*Source document*:
----------

"Here, in the corner attic of America, two hours' drive from a rain forest, a desert, a foreign country, an empty island, a hidden fjord, a raging river, a glacier, and a volcano is a place where the inhabitants sense they can do no better, nor do they want to."
Timothy Egan, columnist for the New York Times and author of nine books, including A Pilgrimage to Eternity, which I reviewed in this blog last year, is a native and current resident of Seattle, and a graduate of the University of Washington. His first book, The Good Rain (1990), is a history of the Pacific Northwest, and a set of strongly opinionated reflections on how we in the Northwest Corner live now, how we got here, and -- possibly -- where we're going.
If you live in the Northwest, and especially Washington, much that's told in this book will be familiar. Certainly, as he travels about the state, he visits and observes areas that are familiar to many. Egan devotes his second chapter to Enchanted Valley in Olympic National Park -- which my brother and I unsuccessfully tried to reach hiking as teenagers, while on a bike tour of Southwest Washington, and which my nephew and I finally did reach some twenty years later, on our way to crossing Anderson Pass. In the same chapter, he tells the story of the famous 1890 Press Expedition -- the first white men to cross the park north to south, from the Elwha watershed to the Quinault. A friend and I did the same hike in the opposite direction, although it took us about four days rather than six months, and we didn't have to kill a bear and drink liquid bear blubber to stay alive.
Egan has a wonderful chapter about the life of the legendary climber Fred Beckey -- who he finally tracks down for an interview. It's a chapter that alone is worth the price of the book. Beckey was 65 when Egan met him -- a face lined and old, but a voice like a guy in his 20s. He was 65, and he lived another 29 years. When Beckey died in 2017, the New York Times ran an obituary:
Friends called him a cantankerous cuss who hated talk about himself. He sped long distances in his old pink Thunderbird, screaming all night to stay awake at the wheel, and howled at tourists who gawked at his camps. On a mountain, he amazed fellow climbers with his uphill speed and stamina, even in his 80s.
Egan's travels take him to Seattle itself, to numerous Indian reservations, to Crater Lake in southern Oregon, and up and down the Columbia River. He lets us ride with him across the Columbia River bar, into the ocean. And we climb with Egan and his wife to the foot of a glacier on Mt. Rainier, as he commits the ashes of his grandfather to the headwaters of the White river.
I took the usual mandatory course in Washington State history as a ninth grader, and much of the history Egan offers brings back half-forgotten memories of those lessons. But the history is told more vividly than anything my ninth grade teacher was able to achieve. More importantly, our ninth grade texts presented what the British would call a Whig version of history -- where all the events of the past led majestically to what is now the best of all possible worlds. Egan casts a colder eye on our history. Marcus Whitman, by his own lights, may have been a "kindly saint and hero," as portrayed in ninth grade history. But the Indians saw his Presbyterian fervor to "civilize" them otherwise, which explains the tomahawk that ultimately split his skull.

----------

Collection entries
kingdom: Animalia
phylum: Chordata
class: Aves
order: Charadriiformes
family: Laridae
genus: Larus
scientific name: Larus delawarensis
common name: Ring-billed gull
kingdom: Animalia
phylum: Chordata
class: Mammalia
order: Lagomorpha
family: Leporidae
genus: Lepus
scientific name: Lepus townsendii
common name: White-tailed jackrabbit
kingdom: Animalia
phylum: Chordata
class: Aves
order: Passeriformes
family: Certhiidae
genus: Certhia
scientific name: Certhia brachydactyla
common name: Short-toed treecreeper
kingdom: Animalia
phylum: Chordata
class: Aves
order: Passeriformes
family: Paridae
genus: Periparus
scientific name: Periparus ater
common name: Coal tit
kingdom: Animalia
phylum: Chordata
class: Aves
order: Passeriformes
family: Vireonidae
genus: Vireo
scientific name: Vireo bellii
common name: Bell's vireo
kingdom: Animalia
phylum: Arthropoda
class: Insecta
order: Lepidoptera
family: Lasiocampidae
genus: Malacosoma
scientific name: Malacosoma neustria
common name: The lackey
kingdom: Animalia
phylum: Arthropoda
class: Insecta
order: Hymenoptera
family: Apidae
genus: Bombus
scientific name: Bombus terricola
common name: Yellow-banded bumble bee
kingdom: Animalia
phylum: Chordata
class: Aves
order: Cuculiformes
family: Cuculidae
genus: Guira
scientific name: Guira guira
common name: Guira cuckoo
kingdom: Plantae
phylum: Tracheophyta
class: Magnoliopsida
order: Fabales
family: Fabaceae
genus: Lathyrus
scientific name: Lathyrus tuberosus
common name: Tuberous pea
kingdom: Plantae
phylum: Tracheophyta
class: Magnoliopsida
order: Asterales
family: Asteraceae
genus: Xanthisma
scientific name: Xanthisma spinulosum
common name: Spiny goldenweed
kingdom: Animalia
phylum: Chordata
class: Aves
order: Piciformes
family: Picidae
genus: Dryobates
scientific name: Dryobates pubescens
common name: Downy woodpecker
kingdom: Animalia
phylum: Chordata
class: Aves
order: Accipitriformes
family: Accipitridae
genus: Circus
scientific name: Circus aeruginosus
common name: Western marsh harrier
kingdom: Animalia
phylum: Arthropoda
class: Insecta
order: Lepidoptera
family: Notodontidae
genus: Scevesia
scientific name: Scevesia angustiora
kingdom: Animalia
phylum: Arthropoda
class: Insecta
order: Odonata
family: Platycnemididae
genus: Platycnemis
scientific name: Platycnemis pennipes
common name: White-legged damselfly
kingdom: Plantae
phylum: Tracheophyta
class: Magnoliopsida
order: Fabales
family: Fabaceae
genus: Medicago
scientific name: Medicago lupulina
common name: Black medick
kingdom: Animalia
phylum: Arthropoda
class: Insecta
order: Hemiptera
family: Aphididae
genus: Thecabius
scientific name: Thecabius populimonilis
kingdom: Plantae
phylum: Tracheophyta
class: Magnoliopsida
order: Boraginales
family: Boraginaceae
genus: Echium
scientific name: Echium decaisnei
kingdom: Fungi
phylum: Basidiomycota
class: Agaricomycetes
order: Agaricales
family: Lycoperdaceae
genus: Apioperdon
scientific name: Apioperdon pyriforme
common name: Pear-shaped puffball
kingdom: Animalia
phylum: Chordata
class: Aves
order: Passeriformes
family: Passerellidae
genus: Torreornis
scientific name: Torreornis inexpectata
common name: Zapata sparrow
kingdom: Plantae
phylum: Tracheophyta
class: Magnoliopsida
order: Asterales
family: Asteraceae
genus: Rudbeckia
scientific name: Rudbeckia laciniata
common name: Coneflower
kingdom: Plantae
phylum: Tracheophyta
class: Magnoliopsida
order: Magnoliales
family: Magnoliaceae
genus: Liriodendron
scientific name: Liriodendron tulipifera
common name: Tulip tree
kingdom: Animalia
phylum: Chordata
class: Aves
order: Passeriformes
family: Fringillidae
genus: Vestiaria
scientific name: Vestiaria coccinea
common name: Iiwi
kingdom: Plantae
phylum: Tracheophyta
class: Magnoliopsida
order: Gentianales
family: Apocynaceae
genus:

----------

*Prompt*: Using the opening quotation of the book review, list every place described as two hours' drive from "the corner attic of America." Rely only on the book review for the task.

*Solved problem*:
- a rain forest
- a desert
- a foreign country
- an empty island
- a hidden fjord
- a raging river
- a glacier
- a volcano